## [RECORDS FOR THIS EXERCISE]
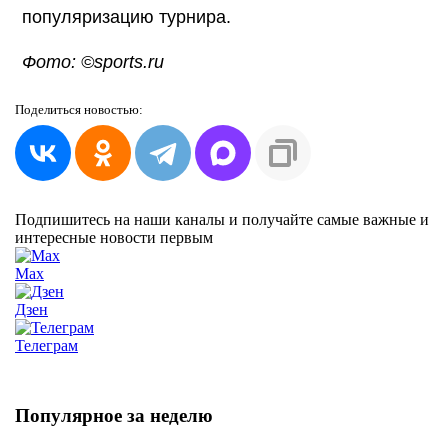
популяризацию турнира.
Фото: ©sports.ru
Поделиться
новостью:
Подпишитесь на наши каналы и получайте самые важные и
интересные новости первым
Max
Дзен
Телеграм
Популярное за неделю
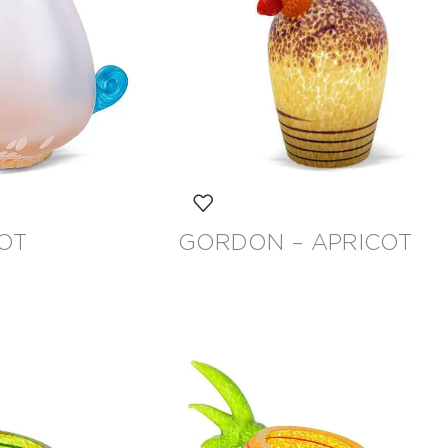
OT
GORDON – APRICOT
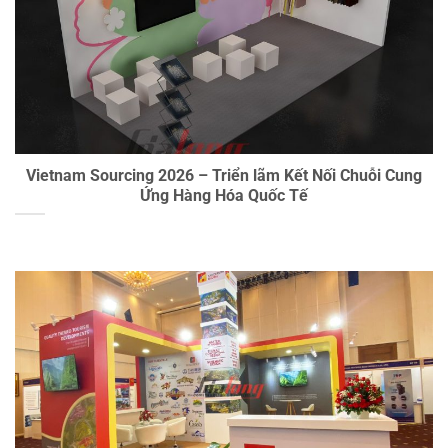
Vietnam Sourcing 2026 – Triển lãm Kết Nối Chuỗi Cung
Ứng Hàng Hóa Quốc Tế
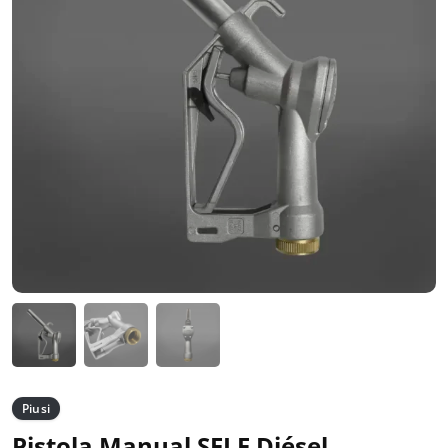
Piusi
Pistola Manual SELF Diésel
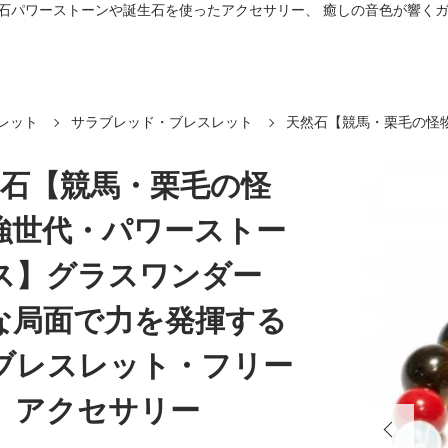
プ。 天然石パワーストーンや誕生石を使ったアクセサリー、 癒しの音色が響
レット
サラブレッド・ブレスレット
天然石【競馬・栗毛の怪
然石【競馬・栗毛の怪
強世代・パワーストー
ス】グラスワンダー
な局面で力を発揮する
ブレスレット・フリー
）アクセサリー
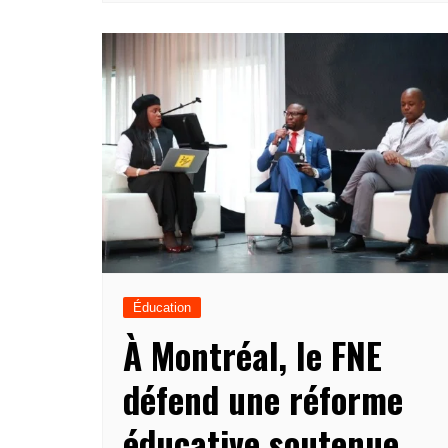
Éducation
À Montréal, le FNE
défend une réforme
éducative soutenue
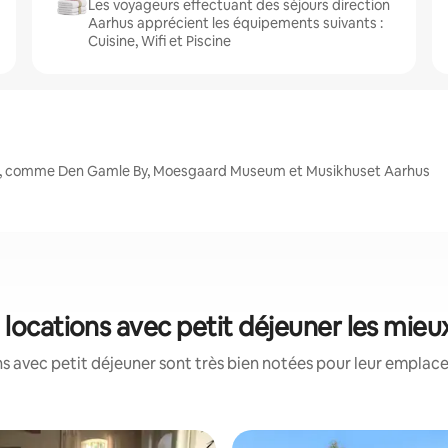
Les voyageurs effectuant des séjours direction
Aarhus apprécient les équipements suivants :
Cuisine, Wifi et Piscine
es, comme Den Gamle By, Moesgaard Museum et Musikhuset Aarhus
 locations avec petit déjeuner les mie
s avec petit déjeuner sont très bien notées pour leur emplace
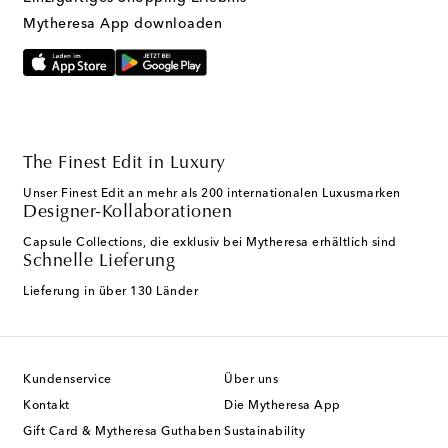
Mytheresa App downloaden
The Finest Edit in Luxury
Unser Finest Edit an mehr als 200 internationalen Luxusmarken
Designer-Kollaborationen
Capsule Collections, die exklusiv bei Mytheresa erhältlich sind
Schnelle Lieferung
Lieferung in über 130 Länder
Kundenservice
Über uns
Kontakt
Die Mytheresa App
Gift Card & Mytheresa Guthaben
Sustainability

## [TRY IT]
Revise the records from their start through the line containing "GORDON – APRICOT", changing "Телеграм" to "Telegram" and keeping everything else unchanged. Omit the pictures from your answer.

## [FINAL ANSWER]
популяризацию турнира.
Фото: ©sports.ru
Поделиться
новостью:
Подпишитесь на наши каналы и получайте самые важные и
интересные новости первым
Max
Дзен
Telegram
Популярное за неделю
OT
GORDON – APRICOT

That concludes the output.